Stored records
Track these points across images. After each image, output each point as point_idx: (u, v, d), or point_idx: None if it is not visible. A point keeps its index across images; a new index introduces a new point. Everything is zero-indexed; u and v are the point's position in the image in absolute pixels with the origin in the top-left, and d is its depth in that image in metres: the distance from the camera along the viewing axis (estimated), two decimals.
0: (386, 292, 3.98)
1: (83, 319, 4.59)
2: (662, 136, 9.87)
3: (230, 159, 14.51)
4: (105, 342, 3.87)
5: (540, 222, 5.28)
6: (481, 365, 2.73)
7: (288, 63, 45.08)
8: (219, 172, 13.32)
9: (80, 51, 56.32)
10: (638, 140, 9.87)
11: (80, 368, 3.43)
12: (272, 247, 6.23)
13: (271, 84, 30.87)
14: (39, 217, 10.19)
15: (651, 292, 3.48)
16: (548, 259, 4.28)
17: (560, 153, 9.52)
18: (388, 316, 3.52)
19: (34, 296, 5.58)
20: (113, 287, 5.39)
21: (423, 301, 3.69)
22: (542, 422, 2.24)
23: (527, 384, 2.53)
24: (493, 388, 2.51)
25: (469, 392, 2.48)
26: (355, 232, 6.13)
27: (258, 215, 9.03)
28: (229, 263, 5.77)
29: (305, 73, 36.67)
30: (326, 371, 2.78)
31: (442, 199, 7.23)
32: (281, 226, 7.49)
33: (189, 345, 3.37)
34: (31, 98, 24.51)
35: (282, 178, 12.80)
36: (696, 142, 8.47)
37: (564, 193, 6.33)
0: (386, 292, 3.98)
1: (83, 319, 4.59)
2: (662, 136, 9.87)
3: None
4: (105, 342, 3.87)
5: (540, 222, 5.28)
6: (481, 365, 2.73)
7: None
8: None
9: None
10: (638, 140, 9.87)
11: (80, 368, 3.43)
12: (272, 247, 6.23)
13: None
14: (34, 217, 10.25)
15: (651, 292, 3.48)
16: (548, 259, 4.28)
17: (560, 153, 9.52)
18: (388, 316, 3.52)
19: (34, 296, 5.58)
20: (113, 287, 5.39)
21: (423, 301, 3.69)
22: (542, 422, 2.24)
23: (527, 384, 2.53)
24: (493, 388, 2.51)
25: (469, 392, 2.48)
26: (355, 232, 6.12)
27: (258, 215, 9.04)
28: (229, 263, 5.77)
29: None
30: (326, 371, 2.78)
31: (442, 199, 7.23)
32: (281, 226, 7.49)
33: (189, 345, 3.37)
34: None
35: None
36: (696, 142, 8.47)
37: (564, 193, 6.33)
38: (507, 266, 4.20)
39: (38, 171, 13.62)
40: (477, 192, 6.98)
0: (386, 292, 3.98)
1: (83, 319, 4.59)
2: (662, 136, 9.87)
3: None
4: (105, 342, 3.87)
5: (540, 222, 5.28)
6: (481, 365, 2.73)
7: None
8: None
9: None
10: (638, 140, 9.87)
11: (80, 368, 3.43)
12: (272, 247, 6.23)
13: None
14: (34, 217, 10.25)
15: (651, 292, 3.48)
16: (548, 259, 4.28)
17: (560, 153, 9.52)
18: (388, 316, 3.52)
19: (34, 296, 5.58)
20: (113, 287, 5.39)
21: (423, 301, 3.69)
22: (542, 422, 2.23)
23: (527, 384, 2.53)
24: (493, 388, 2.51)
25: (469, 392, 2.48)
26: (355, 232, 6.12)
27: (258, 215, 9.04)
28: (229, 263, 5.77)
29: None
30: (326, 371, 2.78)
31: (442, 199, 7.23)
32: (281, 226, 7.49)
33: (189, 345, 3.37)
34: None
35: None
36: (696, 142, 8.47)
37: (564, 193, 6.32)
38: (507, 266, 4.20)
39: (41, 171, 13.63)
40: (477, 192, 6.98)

* * *

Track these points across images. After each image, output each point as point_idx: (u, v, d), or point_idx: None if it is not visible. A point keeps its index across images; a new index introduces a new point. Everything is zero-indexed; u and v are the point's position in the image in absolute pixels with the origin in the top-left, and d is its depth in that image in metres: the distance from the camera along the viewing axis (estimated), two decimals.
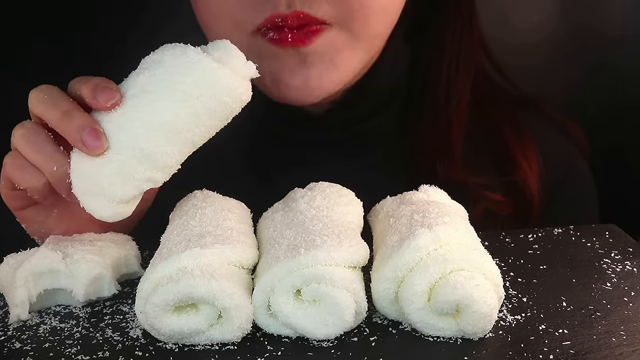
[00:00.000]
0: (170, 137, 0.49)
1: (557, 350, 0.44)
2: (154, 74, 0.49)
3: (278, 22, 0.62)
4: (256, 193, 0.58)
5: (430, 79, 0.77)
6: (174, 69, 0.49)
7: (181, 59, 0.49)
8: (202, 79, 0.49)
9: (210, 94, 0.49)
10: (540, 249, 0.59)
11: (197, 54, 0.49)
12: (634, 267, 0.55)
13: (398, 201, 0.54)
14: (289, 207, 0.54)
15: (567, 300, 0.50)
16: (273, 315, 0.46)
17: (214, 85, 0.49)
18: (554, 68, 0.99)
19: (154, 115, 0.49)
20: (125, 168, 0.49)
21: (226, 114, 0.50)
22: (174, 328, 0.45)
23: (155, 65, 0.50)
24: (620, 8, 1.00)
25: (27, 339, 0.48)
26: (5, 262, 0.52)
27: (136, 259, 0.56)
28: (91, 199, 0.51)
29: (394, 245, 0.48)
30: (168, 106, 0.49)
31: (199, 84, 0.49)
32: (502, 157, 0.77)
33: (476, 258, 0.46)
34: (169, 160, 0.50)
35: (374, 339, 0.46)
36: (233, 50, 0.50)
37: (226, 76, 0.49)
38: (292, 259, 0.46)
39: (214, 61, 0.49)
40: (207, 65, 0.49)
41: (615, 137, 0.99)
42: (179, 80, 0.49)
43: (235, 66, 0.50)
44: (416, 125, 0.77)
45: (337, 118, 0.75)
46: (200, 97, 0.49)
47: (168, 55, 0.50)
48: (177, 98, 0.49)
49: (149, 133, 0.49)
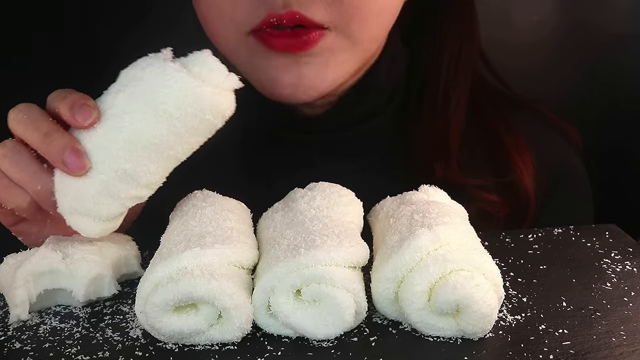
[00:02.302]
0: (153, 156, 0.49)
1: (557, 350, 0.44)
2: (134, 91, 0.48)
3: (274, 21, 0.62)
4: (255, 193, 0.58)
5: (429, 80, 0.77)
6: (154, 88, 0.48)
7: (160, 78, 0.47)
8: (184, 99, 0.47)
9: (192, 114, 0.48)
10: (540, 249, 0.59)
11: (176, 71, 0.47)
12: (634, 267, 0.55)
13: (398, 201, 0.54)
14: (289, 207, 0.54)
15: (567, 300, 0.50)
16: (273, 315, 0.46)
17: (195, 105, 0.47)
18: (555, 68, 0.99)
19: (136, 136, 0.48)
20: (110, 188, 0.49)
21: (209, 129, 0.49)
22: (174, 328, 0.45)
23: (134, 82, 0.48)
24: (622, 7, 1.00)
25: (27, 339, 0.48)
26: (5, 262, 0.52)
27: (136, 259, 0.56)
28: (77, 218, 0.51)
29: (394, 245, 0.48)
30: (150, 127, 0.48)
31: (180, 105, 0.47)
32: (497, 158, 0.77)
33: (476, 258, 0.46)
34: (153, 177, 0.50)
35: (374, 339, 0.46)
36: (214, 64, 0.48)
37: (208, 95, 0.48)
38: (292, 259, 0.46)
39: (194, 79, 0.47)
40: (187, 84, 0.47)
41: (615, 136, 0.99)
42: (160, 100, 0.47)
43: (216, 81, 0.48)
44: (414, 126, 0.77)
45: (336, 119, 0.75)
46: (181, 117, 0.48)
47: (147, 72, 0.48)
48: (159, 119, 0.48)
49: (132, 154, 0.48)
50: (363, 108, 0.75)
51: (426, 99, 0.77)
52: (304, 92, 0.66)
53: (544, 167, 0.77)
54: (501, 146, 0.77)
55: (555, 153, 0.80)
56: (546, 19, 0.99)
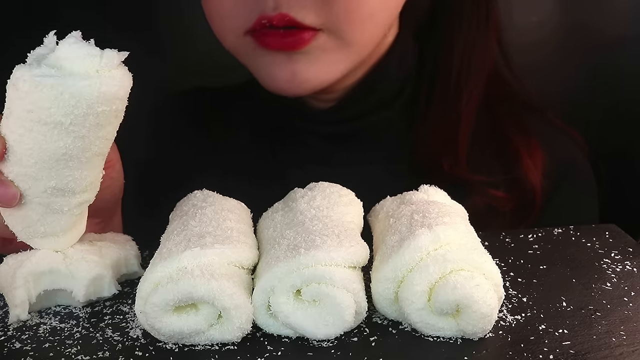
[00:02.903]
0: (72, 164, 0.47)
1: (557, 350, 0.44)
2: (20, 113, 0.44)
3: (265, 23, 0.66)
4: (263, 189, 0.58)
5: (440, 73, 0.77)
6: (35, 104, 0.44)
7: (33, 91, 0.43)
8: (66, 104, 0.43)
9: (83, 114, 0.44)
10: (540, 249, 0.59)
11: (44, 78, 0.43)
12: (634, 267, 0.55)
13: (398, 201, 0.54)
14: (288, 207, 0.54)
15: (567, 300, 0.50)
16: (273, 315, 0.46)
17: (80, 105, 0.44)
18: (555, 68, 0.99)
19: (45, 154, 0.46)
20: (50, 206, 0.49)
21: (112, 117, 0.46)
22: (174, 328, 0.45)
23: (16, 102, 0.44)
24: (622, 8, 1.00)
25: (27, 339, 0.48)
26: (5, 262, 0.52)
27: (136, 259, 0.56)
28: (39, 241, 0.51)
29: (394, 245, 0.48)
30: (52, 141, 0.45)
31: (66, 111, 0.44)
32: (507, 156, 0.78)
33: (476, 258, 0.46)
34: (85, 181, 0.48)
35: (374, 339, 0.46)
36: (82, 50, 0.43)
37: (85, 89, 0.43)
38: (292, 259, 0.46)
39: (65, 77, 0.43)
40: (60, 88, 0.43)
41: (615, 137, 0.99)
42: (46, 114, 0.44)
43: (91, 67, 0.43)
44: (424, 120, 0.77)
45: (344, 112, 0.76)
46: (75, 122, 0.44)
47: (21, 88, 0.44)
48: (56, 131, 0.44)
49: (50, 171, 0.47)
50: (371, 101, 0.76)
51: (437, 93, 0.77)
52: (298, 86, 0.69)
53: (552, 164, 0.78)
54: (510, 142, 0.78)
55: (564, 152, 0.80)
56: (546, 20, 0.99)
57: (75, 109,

Work order
The reply should hold the entries above from the line with "34: (169, 160, 0.50)" to the line with "51: (426, 99, 0.77)", duplicated exactly, pictures excluded.

Answer for this exercise
34: (169, 160, 0.50)
35: (374, 339, 0.46)
36: (233, 50, 0.50)
37: (226, 76, 0.49)
38: (292, 259, 0.46)
39: (214, 61, 0.49)
40: (207, 65, 0.49)
41: (615, 137, 0.99)
42: (179, 80, 0.49)
43: (235, 66, 0.50)
44: (416, 125, 0.77)
45: (337, 118, 0.75)
46: (200, 97, 0.49)
47: (168, 55, 0.50)
48: (177, 98, 0.49)
49: (149, 133, 0.49)
[00:02.302]
0: (153, 156, 0.49)
1: (557, 350, 0.44)
2: (134, 91, 0.48)
3: (274, 21, 0.62)
4: (255, 193, 0.58)
5: (429, 80, 0.77)
6: (154, 88, 0.48)
7: (160, 78, 0.47)
8: (184, 99, 0.47)
9: (192, 114, 0.48)
10: (540, 249, 0.59)
11: (176, 71, 0.47)
12: (634, 267, 0.55)
13: (398, 201, 0.54)
14: (289, 207, 0.54)
15: (567, 300, 0.50)
16: (273, 315, 0.46)
17: (195, 105, 0.47)
18: (555, 68, 0.99)
19: (136, 136, 0.48)
20: (110, 188, 0.49)
21: (209, 129, 0.49)
22: (174, 328, 0.45)
23: (134, 82, 0.48)
24: (622, 7, 1.00)
25: (27, 339, 0.48)
26: (5, 262, 0.52)
27: (136, 259, 0.56)
28: (77, 218, 0.51)
29: (394, 245, 0.48)
30: (150, 127, 0.48)
31: (180, 105, 0.47)
32: (497, 158, 0.77)
33: (476, 258, 0.46)
34: (153, 177, 0.50)
35: (374, 339, 0.46)
36: (214, 64, 0.48)
37: (208, 95, 0.48)
38: (292, 259, 0.46)
39: (194, 79, 0.47)
40: (187, 84, 0.47)
41: (615, 136, 0.99)
42: (160, 100, 0.47)
43: (216, 81, 0.48)
44: (414, 126, 0.77)
45: (336, 119, 0.75)
46: (181, 117, 0.48)
47: (147, 72, 0.48)
48: (159, 119, 0.48)
49: (132, 154, 0.48)
50: (363, 108, 0.75)
51: (426, 99, 0.77)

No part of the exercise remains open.